A nouveau, elle a ri, secoué la tête. Ses mèches dansaient autour d’elle, j’avais envie de l’embrasser, mais on était au bureau.

« Toutes les femmes ont des secrets, vous le savez bien. Vous êtes libre samedi ? Je vais à une exposition. »

Elle a sorti un carnet et un stylo de son sac à main, noté le lieu et l’heure du rendez-vous d’une belle écriture calligraphiée. J’ai toujours aimé les femmes qui ont une belle écriture. Après avoir arraché la page, elle me l’a tendue.

« Et votre numéro ?

— Vous l’avez sur le procès-verbal, je crois.

— Oui mais je peux pas l’utiliser à des fins personnelles.

— Alors soyez à l’heure. A samedi ! »


Je sais qu’un contrat se rend à cette expo. Ce sera sûrement un contrat facile. Un homme vieillissant ne se méfiera jamais de quelqu’un comme moi. Je pense qu’il décédera prématurément d’une crise cardiaque. C’est presque de la charité, il commence à perdre la boule et sa femme n’a posé qu’une condition : je ne veux pas qu’il souffre.

Aller seule à une expo, c’est parfois suspect, ça attire parfois le regard, alors qu’à deux… Les yeux de Poulet-en-chef brillent de plaisir. Il est intrigué et sous le charme. Oui, oui, mon petit poulet, t’inquiète pas, tu es aussi parfaitement mon genre, mais j’ai du boulot et des apparences à protéger. Moi aussi j’ai envie de te dévorer tout cru, mais tu crois que Camille le peut, elle ?
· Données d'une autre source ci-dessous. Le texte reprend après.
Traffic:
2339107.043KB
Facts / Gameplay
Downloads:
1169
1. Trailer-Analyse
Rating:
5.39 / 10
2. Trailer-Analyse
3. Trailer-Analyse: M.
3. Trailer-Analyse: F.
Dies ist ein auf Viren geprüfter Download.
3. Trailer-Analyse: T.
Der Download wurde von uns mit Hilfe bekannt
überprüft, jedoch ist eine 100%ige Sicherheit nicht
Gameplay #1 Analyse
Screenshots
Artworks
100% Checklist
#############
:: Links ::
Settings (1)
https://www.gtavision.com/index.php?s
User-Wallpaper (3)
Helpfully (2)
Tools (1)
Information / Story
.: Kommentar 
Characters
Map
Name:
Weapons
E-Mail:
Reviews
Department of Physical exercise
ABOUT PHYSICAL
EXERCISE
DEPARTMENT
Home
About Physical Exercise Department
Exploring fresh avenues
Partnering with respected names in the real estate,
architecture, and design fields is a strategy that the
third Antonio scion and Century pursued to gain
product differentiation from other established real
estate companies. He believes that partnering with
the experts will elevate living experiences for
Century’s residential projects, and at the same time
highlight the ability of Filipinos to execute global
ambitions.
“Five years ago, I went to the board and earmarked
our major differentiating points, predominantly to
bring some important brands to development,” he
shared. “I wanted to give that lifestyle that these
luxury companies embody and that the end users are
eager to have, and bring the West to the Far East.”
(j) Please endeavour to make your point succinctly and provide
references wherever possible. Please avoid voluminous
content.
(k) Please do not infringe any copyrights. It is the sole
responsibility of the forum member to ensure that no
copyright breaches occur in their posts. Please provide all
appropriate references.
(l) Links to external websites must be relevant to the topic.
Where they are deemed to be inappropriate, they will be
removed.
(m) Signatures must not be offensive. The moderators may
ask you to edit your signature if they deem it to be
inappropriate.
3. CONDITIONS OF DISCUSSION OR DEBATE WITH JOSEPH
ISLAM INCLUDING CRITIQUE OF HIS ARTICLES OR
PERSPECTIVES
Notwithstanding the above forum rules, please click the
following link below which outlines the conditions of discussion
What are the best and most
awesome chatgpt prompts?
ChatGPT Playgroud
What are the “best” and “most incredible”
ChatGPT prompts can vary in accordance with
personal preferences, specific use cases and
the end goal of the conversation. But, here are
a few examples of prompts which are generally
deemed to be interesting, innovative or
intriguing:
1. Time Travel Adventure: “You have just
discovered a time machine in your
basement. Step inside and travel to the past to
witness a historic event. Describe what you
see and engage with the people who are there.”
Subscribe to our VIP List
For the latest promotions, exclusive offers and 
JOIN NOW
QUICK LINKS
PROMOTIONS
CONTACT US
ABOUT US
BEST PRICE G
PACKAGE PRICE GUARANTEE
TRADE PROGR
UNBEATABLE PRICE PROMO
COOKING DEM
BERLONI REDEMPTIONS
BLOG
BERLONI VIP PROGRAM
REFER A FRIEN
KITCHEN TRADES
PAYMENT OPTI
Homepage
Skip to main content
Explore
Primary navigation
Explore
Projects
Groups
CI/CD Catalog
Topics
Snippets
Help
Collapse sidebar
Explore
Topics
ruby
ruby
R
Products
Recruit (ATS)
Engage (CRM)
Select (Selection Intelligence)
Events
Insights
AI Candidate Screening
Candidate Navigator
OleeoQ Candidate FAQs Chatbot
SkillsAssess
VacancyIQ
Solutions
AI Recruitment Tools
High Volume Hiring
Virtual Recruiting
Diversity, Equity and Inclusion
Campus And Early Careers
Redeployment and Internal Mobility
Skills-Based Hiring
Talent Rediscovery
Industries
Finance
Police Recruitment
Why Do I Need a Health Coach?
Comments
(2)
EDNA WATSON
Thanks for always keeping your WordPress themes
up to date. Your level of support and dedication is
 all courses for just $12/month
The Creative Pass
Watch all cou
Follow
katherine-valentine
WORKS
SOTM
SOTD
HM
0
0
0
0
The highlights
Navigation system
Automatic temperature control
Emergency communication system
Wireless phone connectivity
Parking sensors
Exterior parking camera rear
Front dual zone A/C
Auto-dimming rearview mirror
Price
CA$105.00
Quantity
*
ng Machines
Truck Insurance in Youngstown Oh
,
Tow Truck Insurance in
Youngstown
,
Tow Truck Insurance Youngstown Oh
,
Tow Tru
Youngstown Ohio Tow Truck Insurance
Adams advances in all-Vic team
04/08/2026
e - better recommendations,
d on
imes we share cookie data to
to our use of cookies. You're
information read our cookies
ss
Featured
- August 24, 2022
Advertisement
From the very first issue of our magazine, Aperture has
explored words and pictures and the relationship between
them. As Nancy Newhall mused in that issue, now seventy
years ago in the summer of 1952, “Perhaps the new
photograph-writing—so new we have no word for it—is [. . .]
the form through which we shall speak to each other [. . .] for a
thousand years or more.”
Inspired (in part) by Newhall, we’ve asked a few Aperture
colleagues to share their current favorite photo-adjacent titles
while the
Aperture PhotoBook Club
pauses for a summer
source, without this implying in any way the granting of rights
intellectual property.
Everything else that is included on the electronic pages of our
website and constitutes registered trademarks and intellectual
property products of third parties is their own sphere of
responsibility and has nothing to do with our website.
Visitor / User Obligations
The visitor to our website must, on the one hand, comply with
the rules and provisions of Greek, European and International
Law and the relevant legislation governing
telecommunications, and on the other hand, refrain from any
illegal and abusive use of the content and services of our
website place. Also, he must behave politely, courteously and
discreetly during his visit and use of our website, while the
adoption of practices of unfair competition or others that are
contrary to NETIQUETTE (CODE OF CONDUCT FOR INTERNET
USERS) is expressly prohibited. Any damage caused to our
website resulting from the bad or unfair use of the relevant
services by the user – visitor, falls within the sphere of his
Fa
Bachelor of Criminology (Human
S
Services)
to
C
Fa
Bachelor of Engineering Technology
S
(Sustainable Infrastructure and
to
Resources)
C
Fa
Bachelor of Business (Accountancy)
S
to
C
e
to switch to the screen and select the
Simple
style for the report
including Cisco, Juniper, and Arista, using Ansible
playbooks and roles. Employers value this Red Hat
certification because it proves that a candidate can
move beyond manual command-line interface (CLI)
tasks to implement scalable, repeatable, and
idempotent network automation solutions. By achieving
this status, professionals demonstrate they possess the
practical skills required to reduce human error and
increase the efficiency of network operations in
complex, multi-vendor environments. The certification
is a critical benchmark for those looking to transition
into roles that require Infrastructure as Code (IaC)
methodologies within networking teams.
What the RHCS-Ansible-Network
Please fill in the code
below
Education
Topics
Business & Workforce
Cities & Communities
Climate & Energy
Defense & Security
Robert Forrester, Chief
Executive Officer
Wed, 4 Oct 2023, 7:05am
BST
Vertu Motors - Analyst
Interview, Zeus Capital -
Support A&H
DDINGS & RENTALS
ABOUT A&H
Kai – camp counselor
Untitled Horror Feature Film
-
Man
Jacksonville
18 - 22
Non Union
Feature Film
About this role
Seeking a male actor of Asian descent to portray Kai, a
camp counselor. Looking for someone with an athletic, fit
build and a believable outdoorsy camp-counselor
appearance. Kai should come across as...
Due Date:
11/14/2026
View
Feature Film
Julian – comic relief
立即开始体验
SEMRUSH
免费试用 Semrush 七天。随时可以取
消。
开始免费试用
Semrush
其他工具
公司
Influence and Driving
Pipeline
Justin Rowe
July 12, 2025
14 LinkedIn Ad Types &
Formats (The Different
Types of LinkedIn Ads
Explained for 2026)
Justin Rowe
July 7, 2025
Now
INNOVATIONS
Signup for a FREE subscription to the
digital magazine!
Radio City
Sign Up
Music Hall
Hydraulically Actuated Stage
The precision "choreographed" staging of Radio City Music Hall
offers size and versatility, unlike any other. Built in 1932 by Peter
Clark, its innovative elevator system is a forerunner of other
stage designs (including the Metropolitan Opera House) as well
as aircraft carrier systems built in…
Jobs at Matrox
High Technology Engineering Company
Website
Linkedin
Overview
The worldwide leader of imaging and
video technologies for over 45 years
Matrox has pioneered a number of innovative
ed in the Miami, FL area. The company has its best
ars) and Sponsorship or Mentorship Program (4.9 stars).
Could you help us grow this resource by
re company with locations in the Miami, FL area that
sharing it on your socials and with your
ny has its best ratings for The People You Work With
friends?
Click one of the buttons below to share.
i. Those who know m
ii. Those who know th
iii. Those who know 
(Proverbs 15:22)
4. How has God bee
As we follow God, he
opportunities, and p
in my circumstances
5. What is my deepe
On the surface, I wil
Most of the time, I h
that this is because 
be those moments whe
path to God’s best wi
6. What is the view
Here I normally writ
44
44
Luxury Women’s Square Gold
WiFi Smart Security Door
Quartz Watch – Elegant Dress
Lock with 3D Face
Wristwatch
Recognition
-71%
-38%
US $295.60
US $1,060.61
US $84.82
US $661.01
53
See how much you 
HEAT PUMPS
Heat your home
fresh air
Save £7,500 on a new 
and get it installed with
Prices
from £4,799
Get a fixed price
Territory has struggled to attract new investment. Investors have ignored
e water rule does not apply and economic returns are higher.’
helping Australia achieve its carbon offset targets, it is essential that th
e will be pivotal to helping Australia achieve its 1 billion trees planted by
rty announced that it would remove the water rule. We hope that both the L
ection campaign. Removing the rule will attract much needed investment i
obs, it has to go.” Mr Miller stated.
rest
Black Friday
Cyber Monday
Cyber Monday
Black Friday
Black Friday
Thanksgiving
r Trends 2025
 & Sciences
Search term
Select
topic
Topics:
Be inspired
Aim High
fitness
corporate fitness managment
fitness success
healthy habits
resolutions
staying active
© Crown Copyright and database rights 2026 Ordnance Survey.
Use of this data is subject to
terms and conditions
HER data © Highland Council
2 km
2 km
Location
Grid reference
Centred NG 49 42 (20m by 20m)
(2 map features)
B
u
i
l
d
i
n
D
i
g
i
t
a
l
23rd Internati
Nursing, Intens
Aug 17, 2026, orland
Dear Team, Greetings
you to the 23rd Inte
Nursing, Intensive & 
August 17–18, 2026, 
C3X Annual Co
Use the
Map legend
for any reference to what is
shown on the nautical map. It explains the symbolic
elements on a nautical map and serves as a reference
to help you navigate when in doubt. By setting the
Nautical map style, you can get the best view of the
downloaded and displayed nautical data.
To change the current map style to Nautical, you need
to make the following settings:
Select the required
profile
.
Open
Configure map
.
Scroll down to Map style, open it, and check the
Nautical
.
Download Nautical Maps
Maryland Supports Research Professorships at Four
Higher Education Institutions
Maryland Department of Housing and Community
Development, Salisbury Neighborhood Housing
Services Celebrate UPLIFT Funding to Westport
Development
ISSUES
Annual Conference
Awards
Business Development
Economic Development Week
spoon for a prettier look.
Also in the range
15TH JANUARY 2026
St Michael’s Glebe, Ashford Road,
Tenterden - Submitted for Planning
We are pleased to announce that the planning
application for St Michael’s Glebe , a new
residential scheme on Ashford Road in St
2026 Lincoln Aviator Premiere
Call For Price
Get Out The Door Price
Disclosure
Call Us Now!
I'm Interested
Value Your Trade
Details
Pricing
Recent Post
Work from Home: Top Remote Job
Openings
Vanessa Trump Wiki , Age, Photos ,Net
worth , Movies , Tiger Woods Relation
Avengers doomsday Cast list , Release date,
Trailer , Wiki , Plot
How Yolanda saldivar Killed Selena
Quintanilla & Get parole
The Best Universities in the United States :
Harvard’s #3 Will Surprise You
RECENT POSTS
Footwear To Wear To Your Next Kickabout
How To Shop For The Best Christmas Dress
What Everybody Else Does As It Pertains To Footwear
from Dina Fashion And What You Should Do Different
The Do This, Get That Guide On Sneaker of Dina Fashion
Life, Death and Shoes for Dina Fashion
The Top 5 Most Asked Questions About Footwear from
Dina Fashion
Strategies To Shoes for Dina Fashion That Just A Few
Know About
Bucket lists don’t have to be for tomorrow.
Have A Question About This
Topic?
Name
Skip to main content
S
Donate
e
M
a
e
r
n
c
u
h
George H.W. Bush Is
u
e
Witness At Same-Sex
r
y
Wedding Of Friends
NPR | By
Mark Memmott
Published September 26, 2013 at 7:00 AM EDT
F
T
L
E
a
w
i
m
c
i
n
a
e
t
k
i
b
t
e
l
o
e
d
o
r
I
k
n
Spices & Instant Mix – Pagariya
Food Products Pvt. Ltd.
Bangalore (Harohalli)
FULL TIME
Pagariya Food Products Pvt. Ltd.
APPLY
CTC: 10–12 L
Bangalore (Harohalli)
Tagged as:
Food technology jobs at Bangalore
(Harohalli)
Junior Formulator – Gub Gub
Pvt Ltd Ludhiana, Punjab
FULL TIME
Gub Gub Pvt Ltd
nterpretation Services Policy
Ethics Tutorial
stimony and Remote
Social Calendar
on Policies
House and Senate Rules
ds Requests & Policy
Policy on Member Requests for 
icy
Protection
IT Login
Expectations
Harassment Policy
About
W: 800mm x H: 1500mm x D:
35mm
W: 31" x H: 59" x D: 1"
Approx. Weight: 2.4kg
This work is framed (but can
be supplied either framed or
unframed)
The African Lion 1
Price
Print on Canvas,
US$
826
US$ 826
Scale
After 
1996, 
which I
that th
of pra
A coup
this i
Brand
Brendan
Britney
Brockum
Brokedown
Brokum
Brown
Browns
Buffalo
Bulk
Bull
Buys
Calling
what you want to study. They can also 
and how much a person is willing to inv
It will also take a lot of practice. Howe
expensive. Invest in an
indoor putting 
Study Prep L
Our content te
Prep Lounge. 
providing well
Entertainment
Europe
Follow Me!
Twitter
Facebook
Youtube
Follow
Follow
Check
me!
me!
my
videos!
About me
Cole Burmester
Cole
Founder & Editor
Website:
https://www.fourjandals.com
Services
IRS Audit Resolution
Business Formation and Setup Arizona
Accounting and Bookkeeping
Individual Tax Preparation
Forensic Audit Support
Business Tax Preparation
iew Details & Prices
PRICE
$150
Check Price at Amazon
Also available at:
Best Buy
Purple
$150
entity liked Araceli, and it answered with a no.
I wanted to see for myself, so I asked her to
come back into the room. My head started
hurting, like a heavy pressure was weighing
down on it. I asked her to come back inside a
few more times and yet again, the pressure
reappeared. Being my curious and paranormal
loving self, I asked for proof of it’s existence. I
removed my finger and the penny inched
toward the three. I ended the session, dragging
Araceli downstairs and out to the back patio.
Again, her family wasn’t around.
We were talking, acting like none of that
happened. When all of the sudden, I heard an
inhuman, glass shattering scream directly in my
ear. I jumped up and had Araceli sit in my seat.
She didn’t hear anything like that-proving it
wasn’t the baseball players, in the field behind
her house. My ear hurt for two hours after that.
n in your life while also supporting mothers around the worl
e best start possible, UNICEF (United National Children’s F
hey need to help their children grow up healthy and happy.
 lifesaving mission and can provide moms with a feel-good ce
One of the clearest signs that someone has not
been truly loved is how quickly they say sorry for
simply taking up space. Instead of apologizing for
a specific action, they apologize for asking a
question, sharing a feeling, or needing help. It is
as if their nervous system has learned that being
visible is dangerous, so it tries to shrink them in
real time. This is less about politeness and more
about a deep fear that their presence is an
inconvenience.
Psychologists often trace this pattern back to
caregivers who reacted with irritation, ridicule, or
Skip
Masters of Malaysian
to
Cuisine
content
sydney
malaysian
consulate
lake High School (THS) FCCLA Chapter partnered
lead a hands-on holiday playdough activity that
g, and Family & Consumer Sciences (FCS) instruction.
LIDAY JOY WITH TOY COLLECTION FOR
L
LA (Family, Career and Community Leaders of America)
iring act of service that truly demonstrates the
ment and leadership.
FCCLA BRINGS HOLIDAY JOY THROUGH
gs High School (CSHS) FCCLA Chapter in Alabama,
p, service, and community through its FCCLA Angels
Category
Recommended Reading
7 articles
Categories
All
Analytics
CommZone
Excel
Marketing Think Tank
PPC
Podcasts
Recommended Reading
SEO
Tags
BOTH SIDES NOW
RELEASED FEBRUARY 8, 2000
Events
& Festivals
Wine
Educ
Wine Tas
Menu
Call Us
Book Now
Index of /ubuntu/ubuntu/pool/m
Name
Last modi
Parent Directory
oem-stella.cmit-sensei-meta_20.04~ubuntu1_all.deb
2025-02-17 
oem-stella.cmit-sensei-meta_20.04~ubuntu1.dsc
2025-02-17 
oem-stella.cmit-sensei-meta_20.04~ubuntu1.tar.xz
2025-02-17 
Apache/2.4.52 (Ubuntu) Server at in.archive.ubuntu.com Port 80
Vous pensez peut-être que je suis un monstre, et Poulet-en-chef aussi. Mais je suis un peu comme les rats qui se promènent dans Paris et qui nettoient les égouts. Un mal nécessaire. Mon job, c’est de résoudre les problèmes des gens. Tuer n’est que le moyen. Si ce n’était pas moi, ces gens mourraient aussi sûrement, mais mes clients auraient des problèmes. Ou ils resteraient en vie et continueraient à faire du mal autour d’eux.